• **AIM OF THE EXERCISE**: If a line below includes the string "round", copy it.
==== MATERIAL FOR THIS EXERCISE
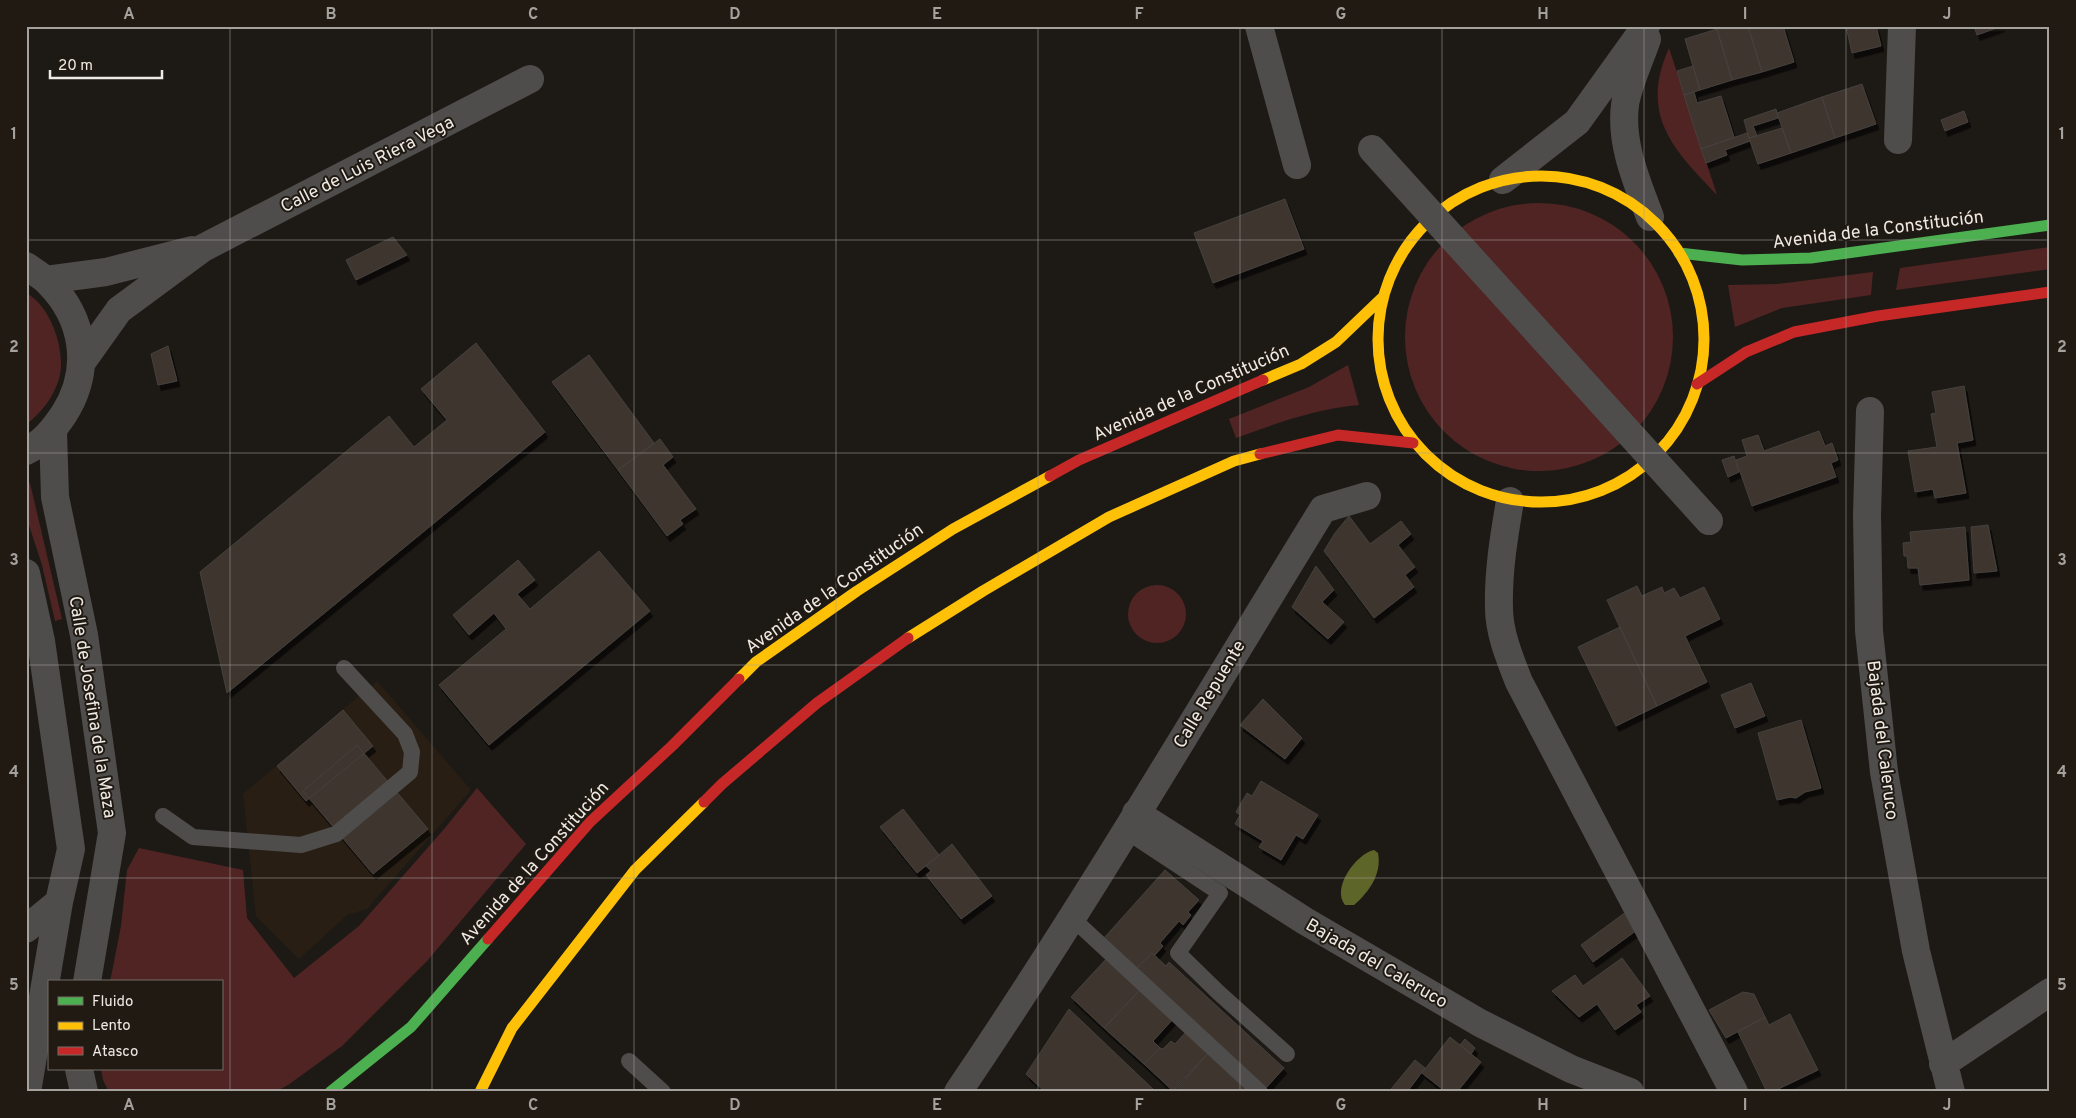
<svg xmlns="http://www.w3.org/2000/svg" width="2076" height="1118" viewBox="0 0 2076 1118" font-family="Overpass,sans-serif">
<defs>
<filter id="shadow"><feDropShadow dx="3" dy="5.5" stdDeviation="0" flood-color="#0009"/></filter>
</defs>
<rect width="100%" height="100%" fill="#1d1a16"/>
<path fill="#281e14" d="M 377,681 L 471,790 L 367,909 L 347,915 L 299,959 L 256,916 L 243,794 Z"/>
<path fill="#512424" d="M 1669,48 L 1717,195 C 1673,149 1639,115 1669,48 Z
M1405 337a134 134 0 1 1 268 0a134 134 0 1 1-268 0Z
M 2050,247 L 2050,269 L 1896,290 L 1900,268 Z
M 1873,272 L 1871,295 L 1782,308 L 1735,327 L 1728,285 L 1777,284 Z
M 26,293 C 52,306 68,356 58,382 C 51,401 41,412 26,425 Z
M 1348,365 L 1359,405 C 1315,409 1277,423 1236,438 L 1229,419 L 1309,387 Z
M 30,483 L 62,619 L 55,621 L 42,565 L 26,516 L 26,484 Z
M1128 614a29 29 0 1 1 58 0a29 29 0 1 1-58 0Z
M 477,788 L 526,844 L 427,961 L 342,1046 L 288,1085 L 275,1092 L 109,1092 L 103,1080 L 101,1069 L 221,1069 L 221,982 L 110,982 L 121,926 L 127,870 L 139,848 L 243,870 L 247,918 L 294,978 L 359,926 L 445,828 Z"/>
<path fill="#5e6528" d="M 1374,850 L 1378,853 C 1382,874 1369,892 1354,905 L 1345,905 C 1331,888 1356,854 1374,850 Z"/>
<path fill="#3e342d" stroke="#45413e" filter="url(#shadow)" d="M 1726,26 L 1748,26 L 1762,72 L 1732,80 L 1717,29 Z
M 1748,26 L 1783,26 L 1794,62 L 1762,72 Z
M 1846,26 L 1876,26 L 1881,46 L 1852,53 Z
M 1974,26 L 2002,26 L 1977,35 Z
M 1717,29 L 1732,80 L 1700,90 L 1685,39 Z
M 1693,66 L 1700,90 L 1684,95 L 1677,71 Z
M 1862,84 L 1876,124 L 1835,138 L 1822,97 Z
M 1694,92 L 1697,103 L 1721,96 L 1734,137 L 1701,149 L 1684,95 Z
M 1822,97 L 1835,138 L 1791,153 L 1777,113 Z
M 1776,109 L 1778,118 L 1753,126 L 1757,136 L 1749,138 L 1744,120 Z
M 1964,111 L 1968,122 L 1945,131 L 1941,120 Z
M 1782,128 L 1791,153 L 1758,164 L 1749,138 Z
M 1747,133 L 1750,141 L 1725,150 L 1727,155 L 1706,163 L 1701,149 Z
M 1285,199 L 1304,249 L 1213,283 L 1194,233 Z
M 393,237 L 407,255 L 356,280 L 346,260 Z
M 476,343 L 545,432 L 227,693 L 200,572 L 389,416 L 414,447 L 447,420 L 421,389 Z
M 168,346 L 177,381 L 158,385 L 151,354 Z
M 589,355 L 654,443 L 618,470 L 552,382 Z
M 1964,386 L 1973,440 L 1957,443 L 1966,493 L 1935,498 L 1933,489 L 1915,492 L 1908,451 L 1937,447 L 1931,414 L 1936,413 L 1932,392 Z
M 1819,431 L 1825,446 L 1832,443 L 1838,460 L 1831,463 L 1836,477 L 1752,506 L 1736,460 L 1747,456 L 1742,440 L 1758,435 L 1764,451 Z
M 660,439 L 673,457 L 663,465 L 696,509 L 680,520 L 683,524 L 667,536 L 618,470 Z
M 1734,456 L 1739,472 L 1728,477 L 1722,460 Z
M 1349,516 L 1370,544 L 1401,521 L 1411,534 L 1398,545 L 1415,567 L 1405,575 L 1414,587 L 1374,618 L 1324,551 L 1335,533 Z
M 1988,525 L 1997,571 L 1974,573 L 1971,527 Z
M 1965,527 L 1969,580 L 1920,585 L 1918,568 L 1908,568 L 1907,556 L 1904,556 L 1903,543 L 1911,542 L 1910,532 Z
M 599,551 L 650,611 L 489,745 L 439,685 L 506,629 L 494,613 L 469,635 L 453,615 L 518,560 L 535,580 L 517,594 L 530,609 Z
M 1316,566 L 1334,590 L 1322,602 L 1344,622 L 1328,639 L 1292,607 Z
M 1637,586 L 1642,596 L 1662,587 L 1664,593 L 1674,588 L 1680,598 L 1704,587 L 1720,619 L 1685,636 L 1707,682 L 1657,706 L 1607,600 Z
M 1620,627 L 1657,706 L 1616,726 L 1578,647 Z
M 1751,683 L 1765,716 L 1735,728 L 1721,695 Z
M 1263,699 L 1302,738 L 1285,759 L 1240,725 Z
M 343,710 L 373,746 L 306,801 L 277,766 Z
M 1801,720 L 1821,788 L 1805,792 L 1796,798 L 1790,797 L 1777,800 L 1758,733 Z
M 357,745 L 428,829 L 373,874 L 303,791 Z
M 1261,781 L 1318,815 L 1303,839 L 1296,835 L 1281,860 L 1259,847 L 1263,841 L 1235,824 L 1240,815 L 1236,812 L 1247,793 L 1252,796 Z
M 903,809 L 939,855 L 917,873 L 880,827 Z
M 952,844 L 992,896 L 961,919 L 926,875 L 931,871 L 926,866 Z
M 1165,870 L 1199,900 L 1188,912 L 1191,915 L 1183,925 L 1179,921 L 1160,943 L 1163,946 L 1155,955 L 1152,953 L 1137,968 L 1104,938 Z
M 1626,912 L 1637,930 L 1593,962 L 1581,945 Z
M 1152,953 L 1166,966 L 1169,962 L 1284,1068 L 1265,1089 L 1137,968 Z
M 1107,958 L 1141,989 L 1104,1028 L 1071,997 Z
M 1622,958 L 1650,996 L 1636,1005 L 1641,1012 L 1615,1030 L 1597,1004 L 1579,1017 L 1552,991 L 1575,975 L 1583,986 Z
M 1141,989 L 1173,1019 L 1153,1041 L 1160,1048 L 1144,1064 L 1104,1028 Z
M 1743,992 L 1754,994 L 1765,1017 L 1726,1038 L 1709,1010 Z
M 1069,1009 L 1155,1091 L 1154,1092 L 1045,1092 L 1026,1074 Z
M 1790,1014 L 1818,1070 L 1772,1092 L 1767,1092 L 1738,1032 L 1765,1017 L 1769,1025 Z
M 1186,1032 L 1209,1052 L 1173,1091 L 1144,1064 L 1160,1048 L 1163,1049 L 1171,1041 L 1175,1044 Z
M 1450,1037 L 1481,1062 L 1457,1092 L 1446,1092 L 1422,1073 Z
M 1465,1039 L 1475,1048 L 1471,1054 L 1460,1045 Z
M 1209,1052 L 1246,1087 L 1241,1092 L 1174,1092 Z
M 1415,1060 L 1425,1068 L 1407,1092 L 1395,1092 L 1391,1089 Z"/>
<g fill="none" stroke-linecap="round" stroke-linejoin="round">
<path stroke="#4f4d4c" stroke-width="16" d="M 163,816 L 193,837 L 301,845 L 336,834 L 410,772 L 412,752 L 405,734 L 344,668
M 1126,831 L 1220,893 L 1178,953 L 1219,993 L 1287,1054
M 1071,917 L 1260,1092
M 629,1061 L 663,1092"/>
<path stroke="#4f4d4c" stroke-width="28" d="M 1259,26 L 1297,165
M 1647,39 C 1641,57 1627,88 1625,105 C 1620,144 1637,182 1650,217
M 1898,140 L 1902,26
M 1503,180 L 1577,122 L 1646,26
M 26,266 C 33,271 42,276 48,282 C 85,319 92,370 64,414 C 54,429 43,443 26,451
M 46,280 L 106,272 L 192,250
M 82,362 L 119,310 L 203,248 L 530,79
M 1870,411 L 1867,515 L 1869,631 L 1884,772 L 1916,951 L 1951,1092
M 53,432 L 55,497 L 84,635 L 112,833 L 87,982
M 1510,501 C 1504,536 1498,572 1499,608 C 1499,633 1510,659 1519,682 L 1734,1092
M 26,573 L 41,641 L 71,849 L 59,902 L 27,1092
M 1136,813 L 1305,921 L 1480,1023 L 1571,1069 L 1630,1092
M 26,929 L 59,902
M 1943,1064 L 2050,992
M 79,1069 L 84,1092
M 958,1092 C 1087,902 1203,704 1323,509 L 1367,496"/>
<path stroke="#4caf50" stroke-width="11" d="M 1679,253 L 1742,260 L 1811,258 L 2050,225
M 330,1092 L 411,1027 L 488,939"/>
<path stroke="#ffc107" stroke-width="11" d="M1378 339a163 163 0 1 1 326 0a163 163 0 1 1-326 0Z
M 1263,380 L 1301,364 L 1336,342 L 1383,297
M 908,638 L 983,591 L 1109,517 L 1234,461 L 1260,454
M 739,679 L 756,662 L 857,591 L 953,529 L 1050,476
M 480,1092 L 512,1028 L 635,870 L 704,802"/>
<path stroke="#c62828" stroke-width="11" d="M 1697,384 L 1746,352 L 1794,332 L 1878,316 L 2050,292
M 1260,454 L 1338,435 L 1413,443
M 1050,476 L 1079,460 L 1263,380
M 704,802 L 722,784 L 817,703 L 908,638
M 488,939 L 590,822 L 672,746 L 739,679"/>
<path stroke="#4f4d4c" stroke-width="28" d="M 1372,149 L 1709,521"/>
</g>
<path fill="none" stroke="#a5a19c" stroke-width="1" stroke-opacity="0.55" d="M 230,26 L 230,1092M 432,26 L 432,1092M 634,26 L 634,1092M 836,26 L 836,1092M 1038,26 L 1038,1092M 1240,26 L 1240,1092M 1442,26 L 1442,1092M 1644,26 L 1644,1092M 1846,26 L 1846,1092M 26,240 L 2050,240M 26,453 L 2050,453M 26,665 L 2050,665M 26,878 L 2050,878"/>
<g text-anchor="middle" stroke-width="4" stroke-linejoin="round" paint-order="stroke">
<g font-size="18" fill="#eee9e4" stroke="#201a13">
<text transform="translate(367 164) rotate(-27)" y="6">Calle de Luis Riera Vega</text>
<text transform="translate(1878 229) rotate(-7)" y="6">Avenida de la Constitución</text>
<text transform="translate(1191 392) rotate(-24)" y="6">Avenida de la Constitución</text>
<text transform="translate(834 588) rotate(-35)" y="6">Avenida de la Constitución</text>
<text transform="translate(1209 694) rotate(-59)" y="6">Calle Repuente</text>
<text transform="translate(93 707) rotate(81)" y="6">Calle de Josefina de la Maza</text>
<text transform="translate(1883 740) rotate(83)" y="6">Bajada del Caleruco</text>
<text transform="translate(534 863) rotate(-48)" y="6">Avenida de la Constitución</text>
<text transform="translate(1377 963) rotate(30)" y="6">Bajada del Caleruco</text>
</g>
</g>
<rect width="2076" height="1118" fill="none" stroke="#201a13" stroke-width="55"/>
<rect x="48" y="980" width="175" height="90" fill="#201a13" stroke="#726d67"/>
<rect x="58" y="997" width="25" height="8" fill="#4caf50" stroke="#726d67"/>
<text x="92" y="1006" font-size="15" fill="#eee9e4">Fluido</text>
<rect x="58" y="1022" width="25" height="8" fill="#ffc107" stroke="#726d67"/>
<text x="92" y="1030" font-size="15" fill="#eee9e4">Lento</text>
<rect x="58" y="1047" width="25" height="8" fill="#c62828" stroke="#726d67"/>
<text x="92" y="1056" font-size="15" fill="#eee9e4">Atasco</text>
<path d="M50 70v8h112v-8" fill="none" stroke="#eee9e4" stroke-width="2.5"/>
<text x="58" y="70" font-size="15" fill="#eee9e4" stroke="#201a13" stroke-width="4" paint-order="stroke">20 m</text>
<rect x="28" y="28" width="2020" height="1062" fill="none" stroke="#a5a19c" stroke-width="2"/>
<g font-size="16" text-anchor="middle" font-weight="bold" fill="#a5a19c">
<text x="129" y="19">A</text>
<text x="331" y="19">B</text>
<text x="533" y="19">C</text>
<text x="735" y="19">D</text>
<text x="937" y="19">E</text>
<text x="1139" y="19">F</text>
<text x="1341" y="19">G</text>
<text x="1543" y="19">H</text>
<text x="1745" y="19">I</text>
<text x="1947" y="19">J</text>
<text x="14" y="139">1</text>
<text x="2062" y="139">1</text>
<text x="14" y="352">2</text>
<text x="2062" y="352">2</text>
<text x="14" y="565">3</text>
<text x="2062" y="565">3</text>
<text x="14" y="777">4</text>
<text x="2062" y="777">4</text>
<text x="14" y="990">5</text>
<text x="2062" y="990">5</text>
<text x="129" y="1110">A</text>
<text x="331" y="1110">B</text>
<text x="533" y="1110">C</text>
<text x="735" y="1110">D</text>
<text x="937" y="1110">E</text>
<text x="1139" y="1110">F</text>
<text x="1341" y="1110">G</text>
<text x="1543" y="1110">H</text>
<text x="1745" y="1110">I</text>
<text x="1947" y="1110">J</text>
</g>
</svg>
========
• **RESULT BELOW**:
<g fill="none" stroke-linecap="round" stroke-linejoin="round">
<g text-anchor="middle" stroke-width="4" stroke-linejoin="round" paint-order="stroke">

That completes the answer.